- Episode no.: Season 1 Episode 22
- Directed by: Boyd Kirkland
- Written by: Paul Dini
- Based on: Batman by Bob Kane (credited) and Bill Finger (uncredited)
- Original air date: September 11, 1992

Guest appearances
- Mark Hamill as the Joker; Arleen Sorkin as Harley Quinn; Ed Begley Jr. as Charlie Collins; Neil Ross as Henshaw;

Episode chronology
| ← Previous "Feat of Clay: Part 2" | Next → "Vendetta" |

= Joker's Favor =

"Joker's Favor" is the 22nd episode of Batman: The Animated Series. It was directed by Boyd Kirkland and written by Paul Dini, and first aired on September 11, 1992. The episode features the first appearance of the Joker's sidekick and love interest Harley Quinn, who was later introduced into the Batman comic book and eventually become a popular character in her own right. Batman himself only appears briefly in the episode.

==Plot==
Charlie Collins, a mild-mannered Gotham City accountant, is coming home from a bad day at work when he curses at a bad driver who turns out to be the Joker. He tries to escape, but the Joker follows him, and he is forced into the woods, where his car stops. He gets out, thinking he has escaped, but the Joker suddenly appears. Pleading for his life, he promises the Joker he will do anything if only he lets him go. Joker agrees to let him go and makes Charlie promise to do him a favor in return, taking his driver's license.
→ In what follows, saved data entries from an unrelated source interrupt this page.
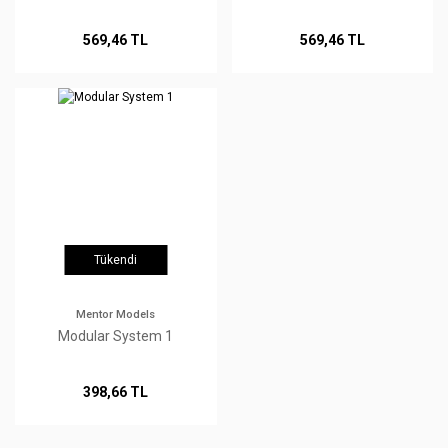
569,46 TL
569,46 TL
Tükendi
Mentor Models
Modular System 1
398,66 TL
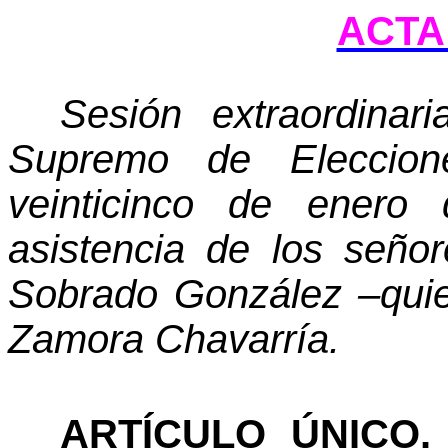
ACTA 
Sesión extraordinar
Supremo de Eleccion
veinticinco de enero
asistencia de los seño
Sobrado González –quie
Zamora Chavarría.
ARTÍCULO ÚNICO.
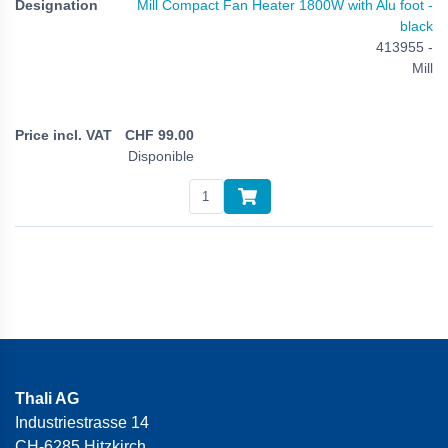
Mill Compact Fan Heater 1800W with Alu foot -
black
413955 -
Mill
CHF
99.00
Disponible
Thali AG
Industriestrasse 14
CH-6285 Hitzkirch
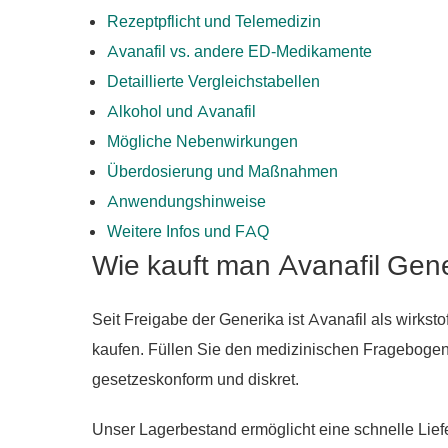
Rezeptpflicht und Telemedizin
Avanafil vs. andere ED-Medikamente
Detaillierte Vergleichstabellen
Alkohol und Avanafil
Mögliche Nebenwirkungen
Überdosierung und Maßnahmen
Anwendungshinweise
Weitere Infos und FAQ
Wie kauft man Avanafil Gen
Seit Freigabe der Generika ist Avanafil als wirks
kaufen. Füllen Sie den medizinischen Fragebogen 
gesetzeskonform und diskret.
Unser Lagerbestand ermöglicht eine schnelle Lief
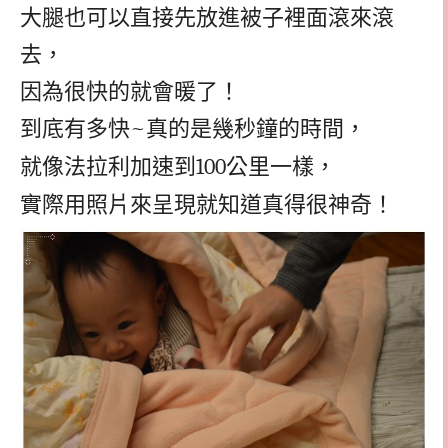
大腿也可以直接先放進被子裡面滾來滾
去，
因為很快的就會暖了！
到底有多快
~
真的是幾秒鐘的時間，
就像法拉利加速到
100
公里一樣，
實際用照片來呈現就知道真得很神奇！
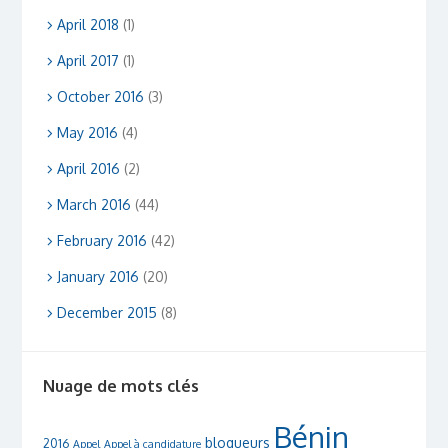
April 2018
(1)
April 2017
(1)
October 2016
(3)
May 2016
(4)
April 2016
(2)
March 2016
(44)
February 2016
(42)
January 2016
(20)
December 2015
(8)
Nuage de mots clés
Bénin
blogueurs
2016
Appel
Appel à candidature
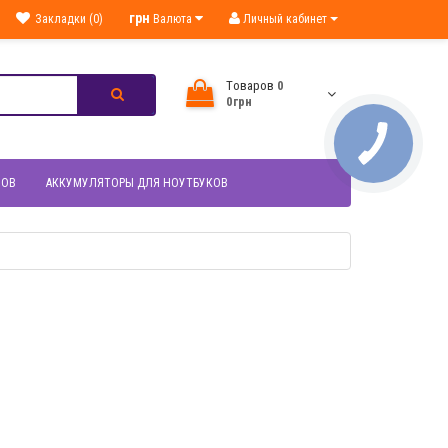
грн
Закладки (0)
Валюта
Личный кабинет
Tоваров
0
0грн
НОВ
АККУМУЛЯТОРЫ ДЛЯ НОУТБУКОВ
МОТР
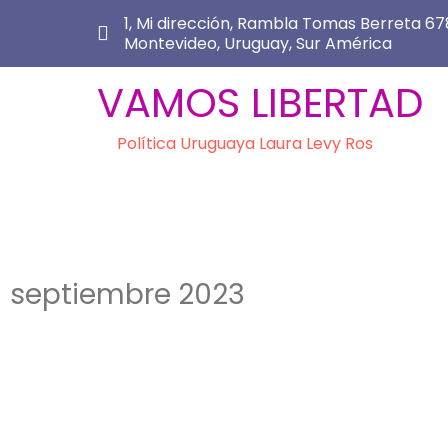
1, Mi dirección, Rambla Tomas Berreta 678
Montevideo, Uruguay, Sur América
VAMOS LIBERTAD
Política Uruguaya Laura Levy Ros
septiembre 2023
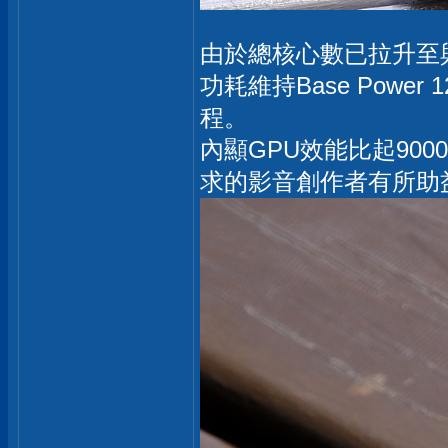
由於總核心數已拉升至與285K
功耗維持Base Power
程。
內顯GPU效能比起90
求的影音創作者有所助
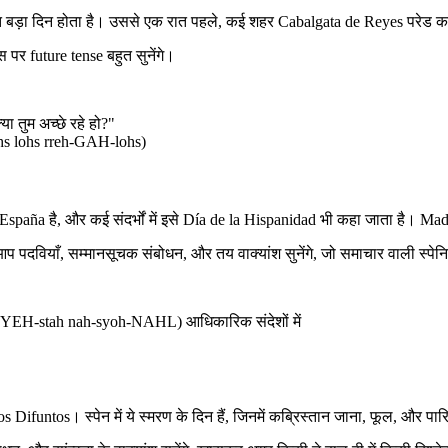
ा दिन होता है। उससे एक रात पहले, कई शहर Cabalgata de Reyes परेड करते है
स पर future tense बहुत सुनेंगे।
तुम अच्छे रहे हो?"
s lohs rreh-GAH-lohs)
spaña है, और कई संदर्भों में इसे Día de la Hispanidad भी कहा जाता है। Madr
पदवियाँ, सम्मानसूचक संबोधन, और तय वाक्यांश सुनेंगे, जो समाचार वाली स्पेनि
FYEH-stah nah-syoh-NAHL) आधिकारिक संदेशों में
untos। स्पेन में ये स्मरण के दिन हैं, जिनमें कब्रिस्तान जाना, फूल, और पार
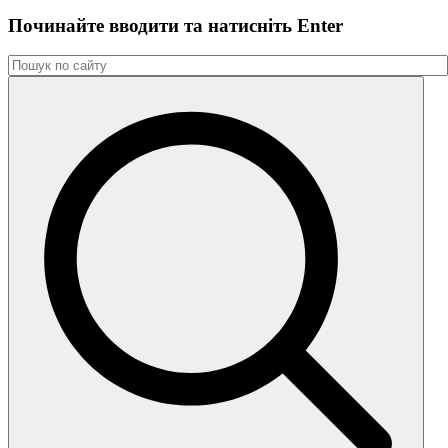
Починайте вводити та натиснiть Enter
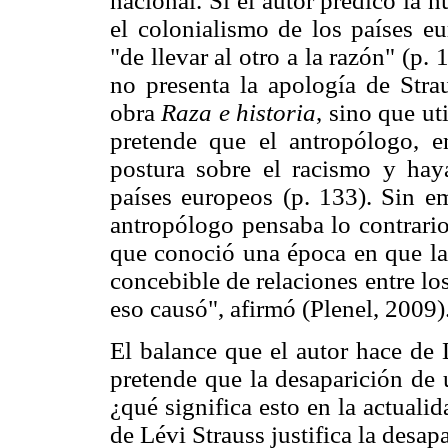
nacional. Si el autor predicó la h
el colonialismo de los países eu
"de llevar al otro a la razón" (p.
no presenta la apología de Strau
obra
Raza e historia
, sino que ut
pretende que el antropólogo, 
postura sobre el racismo y hay
países europeos (p. 133). Sin e
antropólogo pensaba lo contrario
que conoció una época en que la 
concebible de relaciones entre lo
eso causó", afirmó (Plenel, 2009)
El balance que el autor hace de 
pretende que la desaparición de 
¿qué significa esto en la actuali
de Lévi Strauss justifica la desa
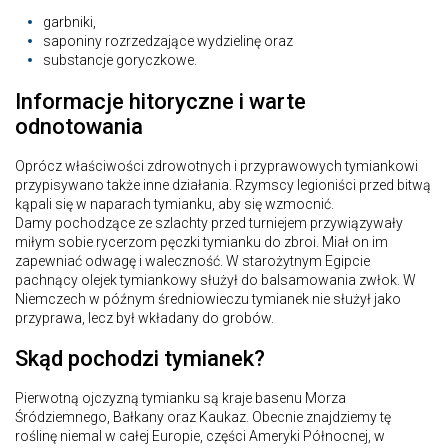
garbniki,
saponiny rozrzedzające wydzielinę oraz
substancje goryczkowe.
Informacje hitoryczne i warte
odnotowania
Oprócz właściwości zdrowotnych i przyprawowych tymiankowi
przypisywano także inne działania. Rzymscy legioniści przed bitwą
kąpali się w naparach tymianku, aby się wzmocnić.
Damy pochodzące ze szlachty przed turniejem przywiązywały
miłym sobie rycerzom pęczki tymianku do zbroi. Miał on im
zapewniać odwagę i waleczność. W starożytnym Egipcie
pachnący olejek tymiankowy służył do balsamowania zwłok. W
Niemczech w późnym średniowieczu tymianek nie służył jako
przyprawa, lecz był wkładany do grobów.
Skąd pochodzi tymianek?
Pierwotną ojczyzną tymianku są kraje basenu Morza
Śródziemnego, Bałkany oraz Kaukaz. Obecnie znajdziemy tę
roślinę niemal w całej Europie, części Ameryki Północnej, w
Two years later, Charlie has moved to Springdale, Ohio, and changed his name, but the Joker tracks him down to obtain the favor: helping him and Harley attack a testimonial dinner for Commissioner Gordon. He agrees, but sets up a makeshift Bat-Signal before the testimonial starts. The Joker and Harley arrive, the former hidden in a cake, and deploy nerve gas to immobilize the police. They then place a bomb on Gordon's chest, then bid farewell to Charlie, whose hand is glued to the door handle. Batman arrives in time to get rid of the bomb, which destroys the Joker's getaway van. A small fight ensues between Batman, Joker's goons, and Harley before he faces off with the Joker, who tries setting off another bomb. Batman is able to throw the bomb underground before it detonates.
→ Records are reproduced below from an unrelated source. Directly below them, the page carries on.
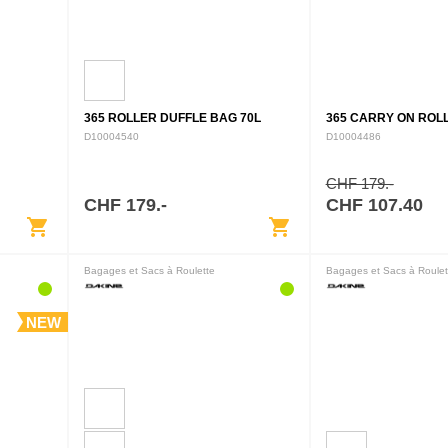
365 ROLLER DUFFLE BAG 70L
365 CARRY ON ROLL
D10004540
D10004486
CHF 179.-
CHF 179.-
CHF 107.40
shopping_cart
shopping_cart
Bagages et Sacs à Roulette
Bagages et Sacs à Roulet
NEW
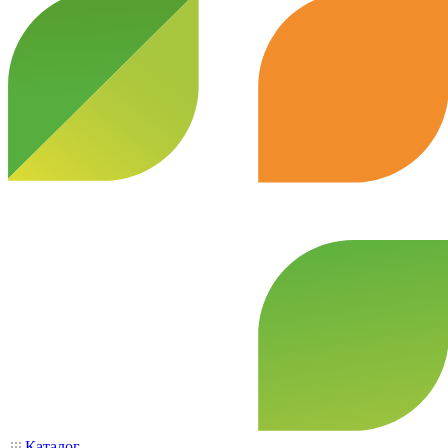
Каталог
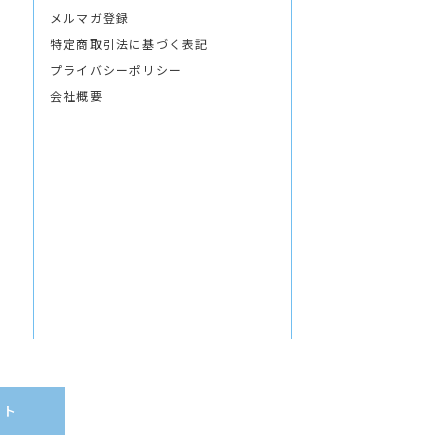
メルマガ登録
特定商取引法に基づく表記
プライバシーポリシー
会社概要
イト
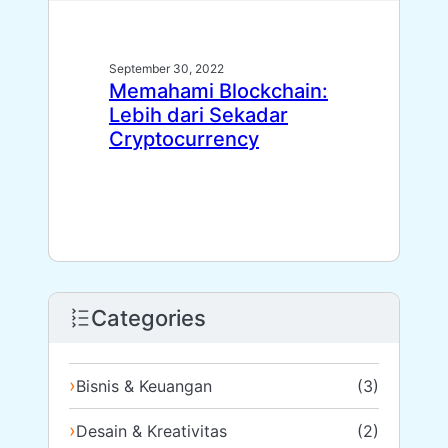
September 30, 2022
Memahami Blockchain:
Lebih dari Sekadar
Cryptocurrency
Categories
Bisnis & Keuangan
(3)
Desain & Kreativitas
(2)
Joker escapes in the commotion, but Charlie confronts him in an alleyway, punching him in the stomach and threatening to kill them both with a Joker bomb that he stole. He then mocks the Joker, saying that the newspapers will report that the infamous Joker died at the hands of a "nobody". Batman arrives and tells Charlie to stop, but he refuses, insisting that Joker will simply escape if he is jailed again. Horrified, Joker gives up all the information that he has on Charlie to stop him. Charlie throws the bomb at the Joker, but it turns out to be a harmless firework. Amused by Charlie's prank, Batman takes a humiliated Joker into custody, leaving Charlie to happily return to his family.

==Voice cast==
- Kevin Conroy as Bruce Wayne / Batman
- Bob Hastings as Commissioner Gordon
- Robert Costanzo as Harvey Bullock
- Efrem Zimbalist Jr. as Alfred Pennyworth
- Mark Hamill as The Joker
- Arleen Sorkin as Dr. Harleen Quinzel / Harley Quinn
- Ed Begley Jr. as Charlie Collins
- Neil Ross as Henshaw

==Critical reception==
The episode has received good reviews from critics, even long after its initial airing. In 2012, Steven Padnick of Tor.com praises Mark Hamill's acting and cites Ed Begley Jr.'s "second great guest performance in a row" as Charlie. Oliver Sava of The A.V. Club called it "the series' first great Joker episode" and gave it a grade of "A−".